Wünschenswert wäre natürlich, dass sozusagen die «Schule des Lebens» im Elternhaus stattfindet. Doch da dies leider nicht immer und heutzutage immer seltener der Fall zu sein scheint, und weil allfällige Anleitungen durch «Family & Friends» fehlgeleitet sein können, bedarf es verantwortungsvoller Lehrpersonen. Nicht bloss eine eigentliche Wissensvermittlung muss Aufgabe der Schulen sein, sondern nicht zuletzt das Vermitteln von Sozialkompetenzen.

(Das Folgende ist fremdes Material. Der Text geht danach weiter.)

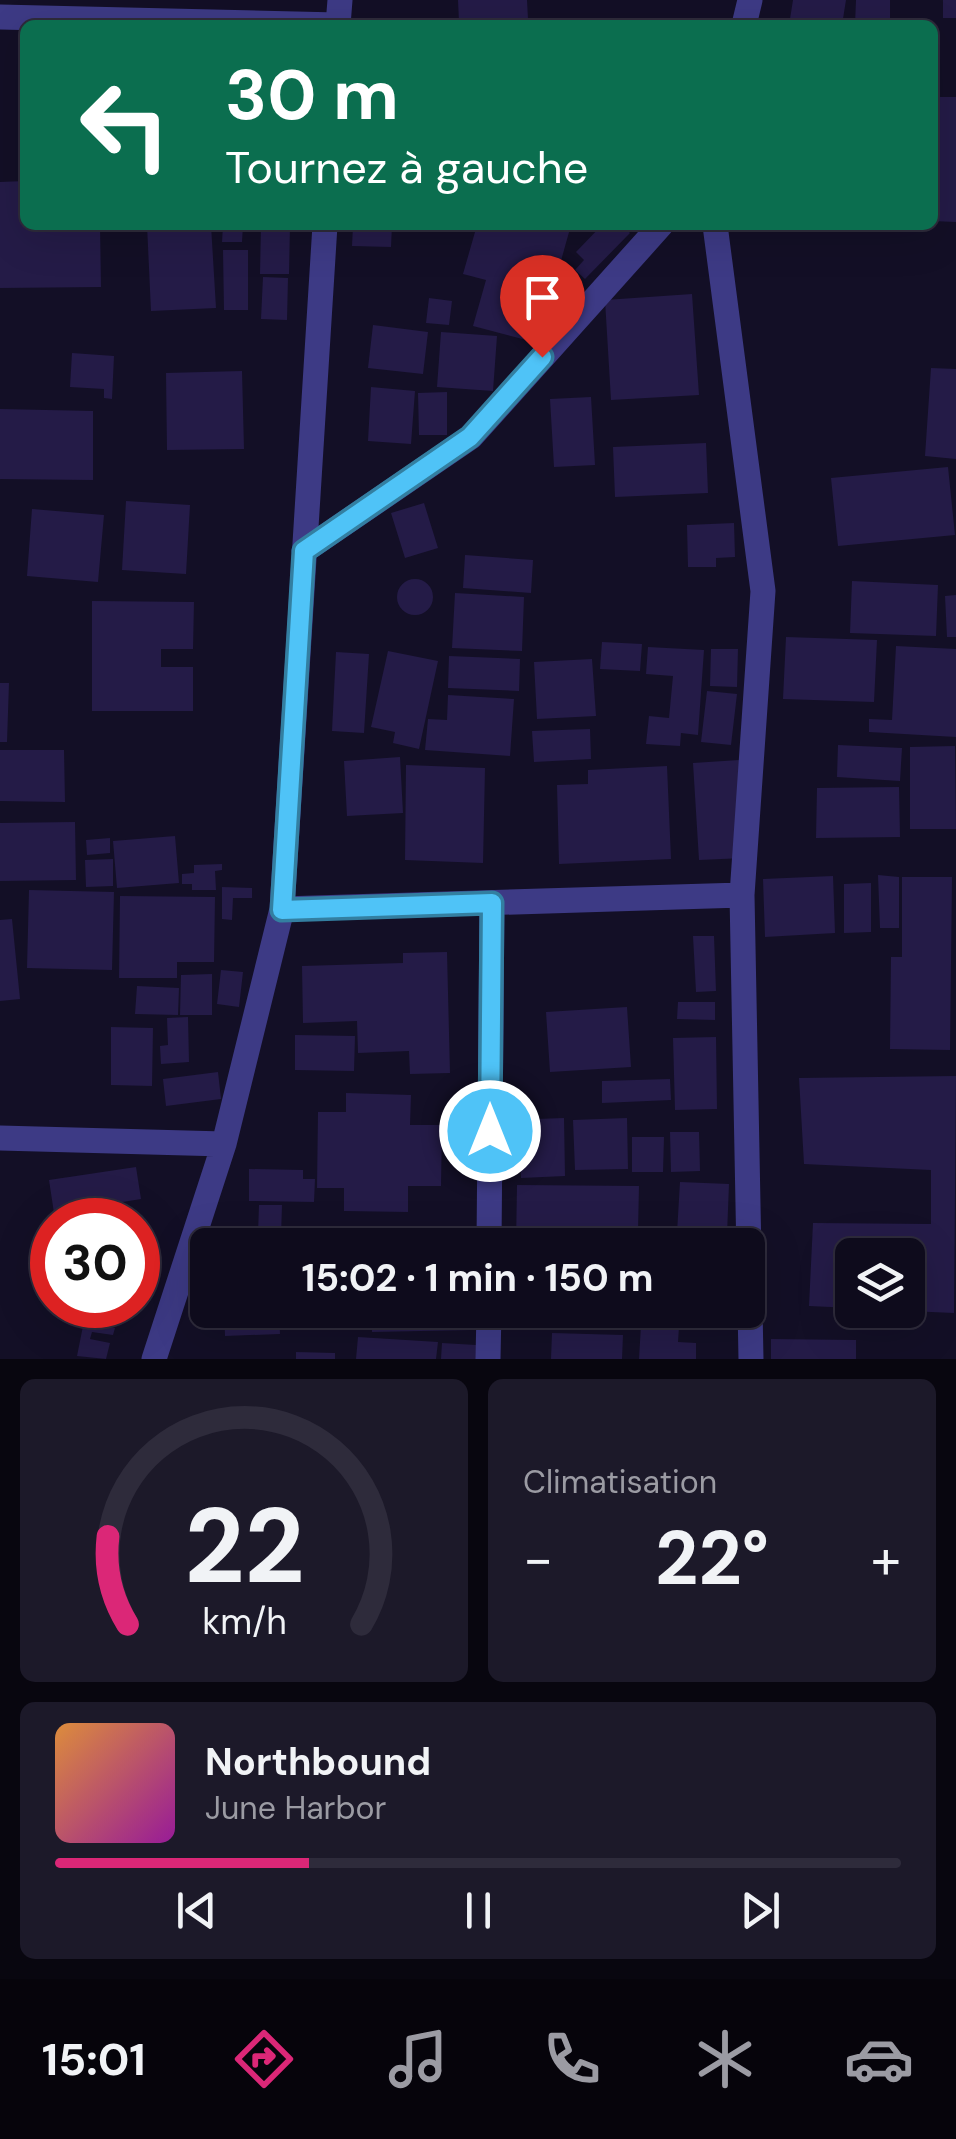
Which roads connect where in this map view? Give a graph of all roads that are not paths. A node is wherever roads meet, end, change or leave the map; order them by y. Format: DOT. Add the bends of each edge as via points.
graph roads {
  1 [pos="0,17"];
  2 [pos="127,20"];
  3 [pos="325,230"];
  4 [pos="656,230"];
  5 [pos="716,230"];
  6 [pos="304,551"];
  7 [pos="742,895"];
  8 [pos="492,903"];
  9 [pos="282,910"];
  10 [pos="0,1138"];
  11 [pos="224,1144"];
  12 [pos="489,1228"];
  13 [pos="489,1328"];
  14 [pos="154,1359"];
  15 [pos="488,1359"];
  16 [pos="751,1359"];
  1 -- 2 [label="street"];
  3 -- 6 [label="street"];
  4 -- 6 [label="street" via="470,437"];
  5 -- 7 [label="street" via="764,591"];
  6 -- 9 [label="street"];
  7 -- 8 [label="street"];
  7 -- 16 [label="street"];
  8 -- 9 [label="street"];
  8 -- 12 [label="street"];
  9 -- 11 [label="street"];
  10 -- 11 [label="street"];
  11 -- 14 [label="street"];
  13 -- 15 [label="street"];
}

Eigentlich sollte es heute längst zum Allgemeinwissen gehören: Tiere sind keine Spielzeuge, die zu Weihnachten oder zum Geburtstag an Kinder verschenkt werden. Trotzdem kommt dies immer wieder vor, etwa durch zwar wohlmeinende, allerdings meist etwas verantwortungslose oder ignorante Eltern, Grosseltern oder Paten von (zu) jungen Kindern. Tiere dürfen niemals als «Trainingscamps» für Kinder zum Einsatz gelangen.
Tierquälereien auch durch Kinder und Jugendliche erscheinen durchaus verbreitet, als missverstandene «Mutprobe» oder aus jugendlicher Dummheit. Viele unter uns dürften sich noch erinnern, dass vor zwei Jahren zwei Jugendliche aus der Schweiz eine junge schwarze Katze grässlich gequält und getötet haben, lachend – und ihr Treiben haben sie mit dem Handy aufgezeichnet. Wie verroht und empathielos können Kinder und Jugendliche eigentlich sein?
Wer die Hoffnung hatte (oder hat), dass die Gesellschaft heute und in Zukunft tierfreundlicher wird, braucht einen Realitätscheck, nicht zuletzt in der Schweiz. Im Zusammenhang mit dem Tierschutz führen wir nämlich fast jedes Jahr politische Abstimmungen zu Volksinitiativen oder über Gesetzesreferenden durch, und «Hans» stimmt immer gleich: «Nein». Weshalb sollte also «Hänschen» anders denken oder sich tierfreundlicher verhalten?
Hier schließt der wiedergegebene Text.